Monday, December 11, 2017

The Time Has Come: Higher Ed-a-geddon

By Robert Oscar Lopez December 11, 2017

Last summer, my essay for Dissident Prof prompted a challenge from Julie Ponzi, who suggested I write a brief essay with proposals of what to change about academia. I waited several months, and now I have my proposals. I mentioned most of these in Wackos Thugs & Perverts: Clintonian Decadence in Academia, which I published with MassResistance in February 2017. They are also in earlier writings such as Colorful Conservative.

My plan involves a sixfold apocalypse. Yes, apocalypse.

The best starting point is total depravity. Higher education as we know it is indefensible. It presumes a false model of human development.

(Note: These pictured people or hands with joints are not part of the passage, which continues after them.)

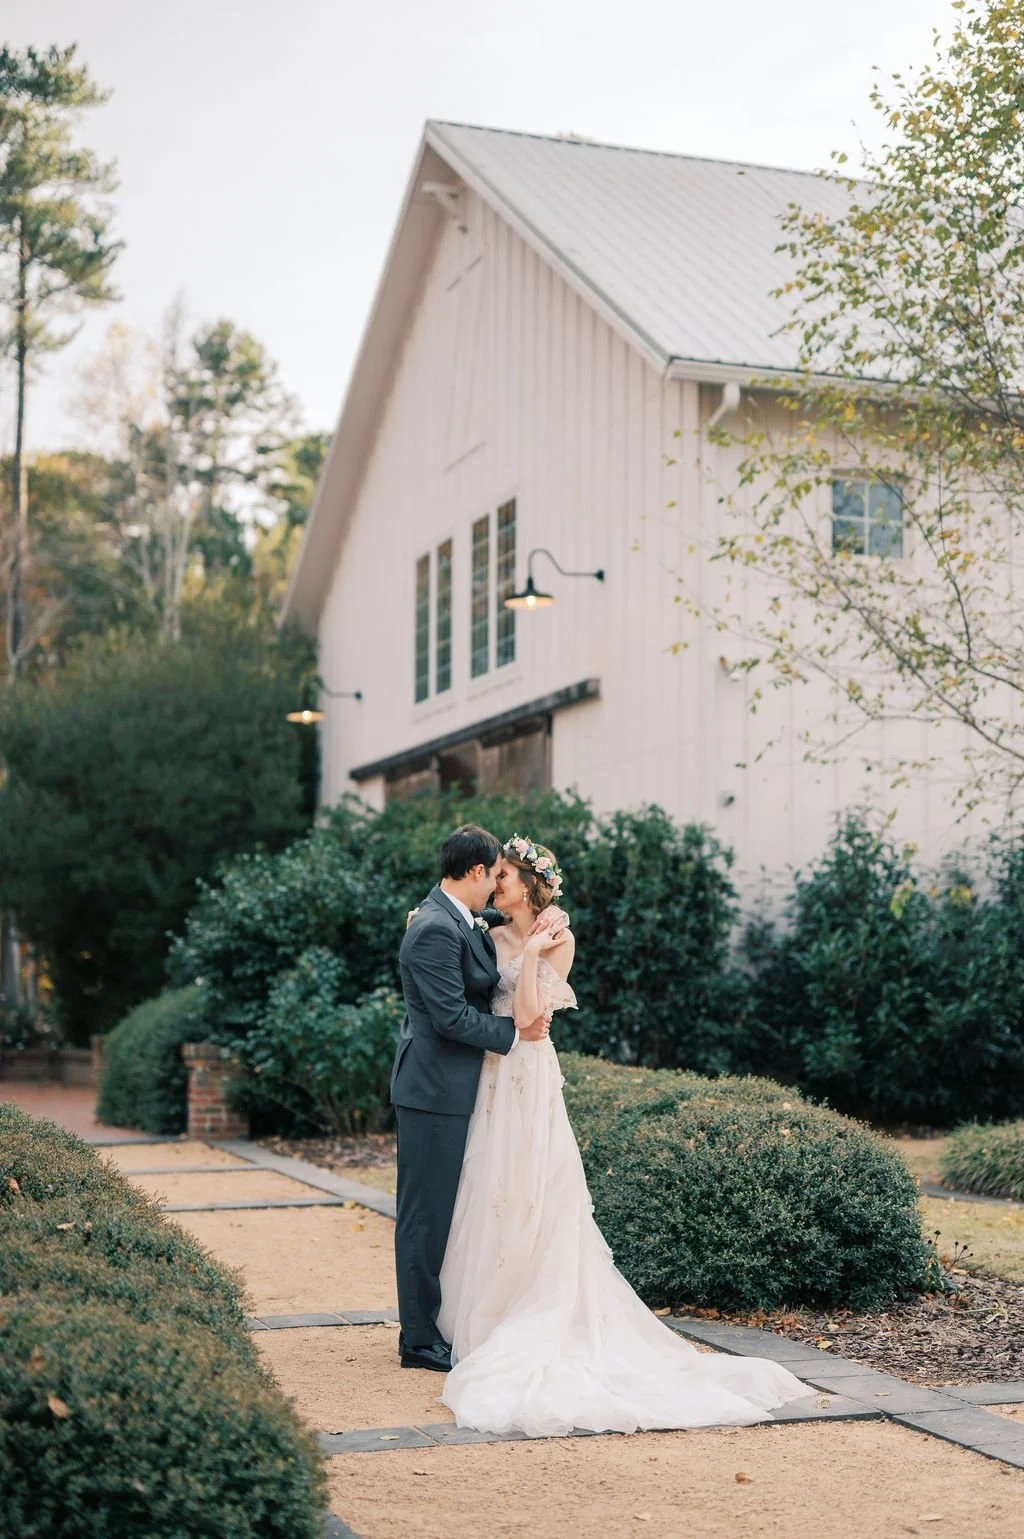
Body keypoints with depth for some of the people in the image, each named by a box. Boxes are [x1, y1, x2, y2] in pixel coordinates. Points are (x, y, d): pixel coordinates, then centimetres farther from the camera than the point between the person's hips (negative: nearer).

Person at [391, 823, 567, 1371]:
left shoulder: (466, 922, 12)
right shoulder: (435, 929, -19)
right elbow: (452, 1016, -22)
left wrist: (550, 914, 3)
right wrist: (513, 1032, -11)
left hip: (454, 1088, 10)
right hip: (434, 1090, -10)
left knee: (445, 1212, 15)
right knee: (426, 1214, -2)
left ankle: (445, 1323, 24)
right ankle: (419, 1341, 5)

People between the ages of eighteen and twenty-two cannot be trusted moving to a campus away from their parents, protected from any real consequences for stupid decisions, and taught random concepts by a professoriate anesthetized by the tenure system.

In reality, these four years of human development should be spent in conditions closer to basic combat training: they need physical regimentation. Swift punishments must impress upon them the costs of behaving foolishly. Their sexuality needs to be heavily circumscribed. Between eighteen and twenty-two, women need to be closely protected from rape. Men need guidance to transform themselves from impulsive sex maniacs into responsible providers and decent fathers.

The wasteful use of young adulthood for 40% of the American adult population is catastrophic.

Overpriced tuitions force a large chunk of family savings into an inefficient economic sector ("higher education"), meaning that their money cannot go into productive industries. Youths are not being trained for citizenship. Instead of courting, marrying, and starting families in their prime, they accustom themselves to promiscuity, irresponsible thrills, and single lives burdened with debt. They have late – and few – children, whom they are ill equipped to raise.

In certain contexts, it is wise to burn the edges of a dry forest rather than let a wildfire rage at a time and in a manner out of our control. I suggest the following concrete steps, via congressional action.

Cut all federal financial favors to colleges that do not adhere to a strict, revised standard for higher education and its obligation to the public good. By "favors," we mean direct subsidies plus tax exemptions and deductions (such as on endowments, gifts, and waivers), as well as any backing of student loans at rates below market interest. These remaining favors would all hinge upon their suitability to "the public good." Accreditation for new programs must be streamlined. They must favor all of society rather than one institution, one individual, or one class of people. Here would be the conditions:............To Read More....

My Take - He clearly understands the problem but fails to get to the real solution, which is:  Get the federal government out of education entirely. 

That's a state function.  Let them decide what's done at the local level, and make the universities completely self funding.  End all taxpayer funding and grant money and stop all student loan programs.  That will force the system to fix itself.